Mesmo eu sendo pagão, o cristianismo deles nunca me incomodou e fico feliz em dizer que o meu paganismo também nunca incomodou a eles. Minha mãe até hoje tem um pouco de medo, por mais que eu mostre, explique e convide, ela prefere respeitar de longe. É o jeito dela. Obviamente, não faz com que eu a ame menos por isso. Pelo contrário, me faz pensar que tenho que entender e exercitar o limite da fé de cada um. Amor é amor, simples assim. Foi ela quem me ensinou a rezar agradecendo antes de comer e antes de dormir. Foi ela quem me deu um medalhão enorme de São Bento para me proteger dos fantasmas que eu via, sentia e morria de medo quando era criança. Foi ela também quem jogou fora meu primeiro livro de bruxaria. Na época, fiquei triste e revoltado, mas baseada na crença dela, ela estava me protegendo. Hoje, meu deus com chifres e minha deusa do fogo a protegem também, mesmo que ela não saiba. Assim como acredito que ela reze ao Deus dela pedindo proteção para mim e minha família. Amor é amor, simples assim.
Tendo sido criado nessa tradição desde o nascimento, inevitavelmente cresci acreditando num Deus único, onipresente, onisciente e tudo mais que o pacote cristão oferece. Mas logo cedo, por volta dos 11 ou 12 anos de idade o cristianismo me abortou da sua crença e me abandonou na floresta, foi nesse momento que os deuses mais antigos me encontraram e me acolheram em seu berço de palha. Fui renascido e iniciado para uma nova crença que começava a se apresentar, onde precisei caminhar por muito tempo sozinho no escuro, mas resisti, me dediquei e eventualmente me escondi para continuar sem interferências.
Quando ouvi pela primeira vez que Deus não estava sozinho, que outros deuses e principalmente as deusas estavam ao seu lado, entendi que Ele era na verdade “Ele”, com letra maiúscula. Não era único, mas sim mais uma manifestação da divindade, somada à aquarela do universo sagrado. Note que acreditar em outros deuses não me fez descartar a existência do Deus cristão, mas me fez entender que Ele é uma manifestação divina que se aplica ao povo que busca pelo sagrado dentro das igrejas, assim como existem deuses em templos de umbanda, candomblé, hinduísmo e, obviamente, no paganismo. Ser pagão e praticante de bruxaria nunca me fez ser anticristão, talvez tenha me tornado mais reticente e defensivo com as pessoas fiéis a Cristo e ao Deus “único”, pessoas que passei a ver como agressores contra mim e minha fé, falando mentiras sem fundamentação e realizando muitos ataques.
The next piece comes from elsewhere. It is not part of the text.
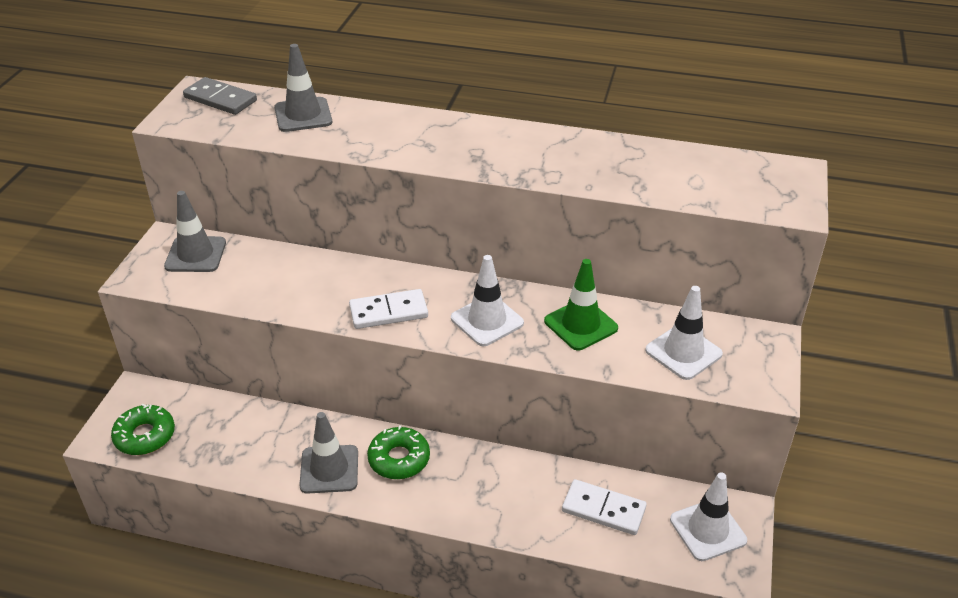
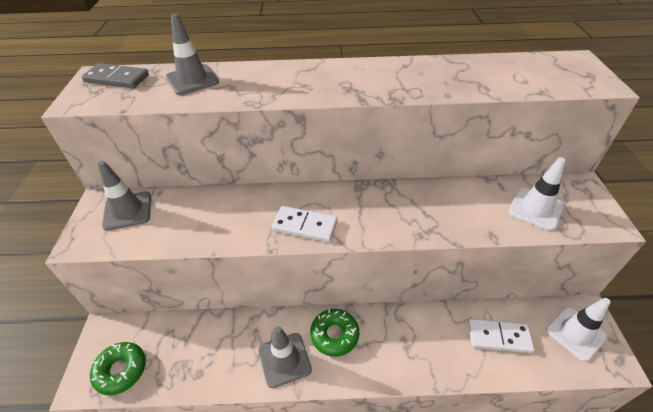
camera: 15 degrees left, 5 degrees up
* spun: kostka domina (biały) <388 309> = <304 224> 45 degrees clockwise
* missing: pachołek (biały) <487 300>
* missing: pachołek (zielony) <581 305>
Falar sobre tudo isso com meus pais foi muito natural, mesmo que eles não acreditassem no que eu estava descobrindo empolgadamente e querendo compartilhar com alguém. Eles me ouviam. Meu pai, mais do que minha mãe, se interessava mais em ouvir. Mas tive a sorte de ter pais que nunca impediram ou proibiram que eu lesse a respeito, estudasse ou praticasse. Como eu disse no começo, houve certa resistência da minha mãe, mas isso passou tão rápido que não renderia mais nenhum parágrafo.
Talvez a parte mais difícil para eles tenha sido quando eu falei (e ainda falo) sobre a dualidade do sagrado, do masculino e do feminino. Acredito que ainda seja difícil para eles acreditar em um deus com chifres e uma deusa mulher da tríplice chama. Apesar de soar muito natural para mim, preciso me colocar no lugar deles com empatia, fazer esse exercício que eles fizeram por mim quase três décadas atrás e entender que eles possuem crenças diferentes das minhas, e está tudo bem.
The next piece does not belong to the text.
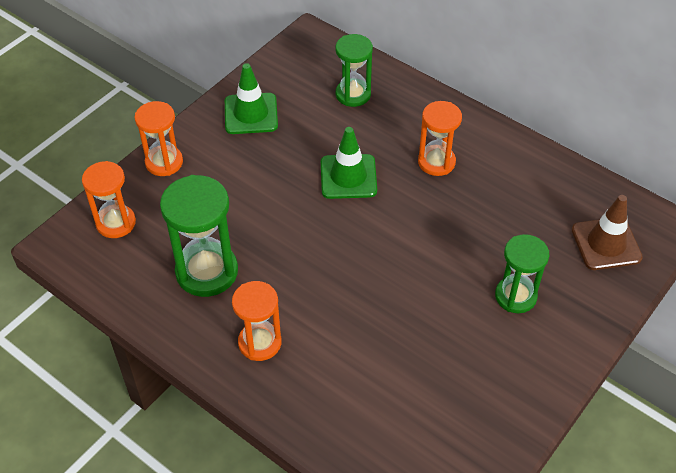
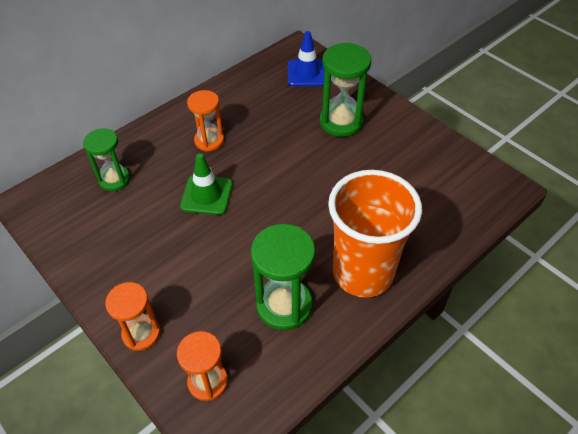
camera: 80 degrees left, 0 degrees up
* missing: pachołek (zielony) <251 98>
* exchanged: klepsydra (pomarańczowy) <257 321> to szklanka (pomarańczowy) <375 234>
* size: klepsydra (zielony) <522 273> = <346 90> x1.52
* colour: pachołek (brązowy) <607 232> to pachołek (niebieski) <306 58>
Ainda hoje, vejo neles dois símbolos muito fortes do masculino e do feminino divino, às vezes em paz e às vezes se distanciando silenciosamente, como acontece no ritmo da natureza que inspira e expira, que é sistólico e diastólico, que é cíclico. Amam e odeiam sem nunca abandonar, pois assim são as coisas, como primavera e outono, opostos que curam um ao outro, num gesto amoroso de simbiose.
Acredito que o sagrado masculino e o sagrado feminino, o deus e a deusa, sejam assim. São cores que compõem uma paleta infinita, com a qual cada pessoa escolhe pintar o divino mistério. Assim como foi para mim, podemos olhar para o pai presente ou para o pai ideal, que escuta, compreende, educa, acolhe, direciona de forma gentil ou mais dura quando necessário. Assim como também são as mães, presentes ou ideais, que acolhem com carinho, falam diretamente no coração, simbolizam força, coragem e colo. Mas que são verdadeiras leoas quando os filhotes são ameaçados.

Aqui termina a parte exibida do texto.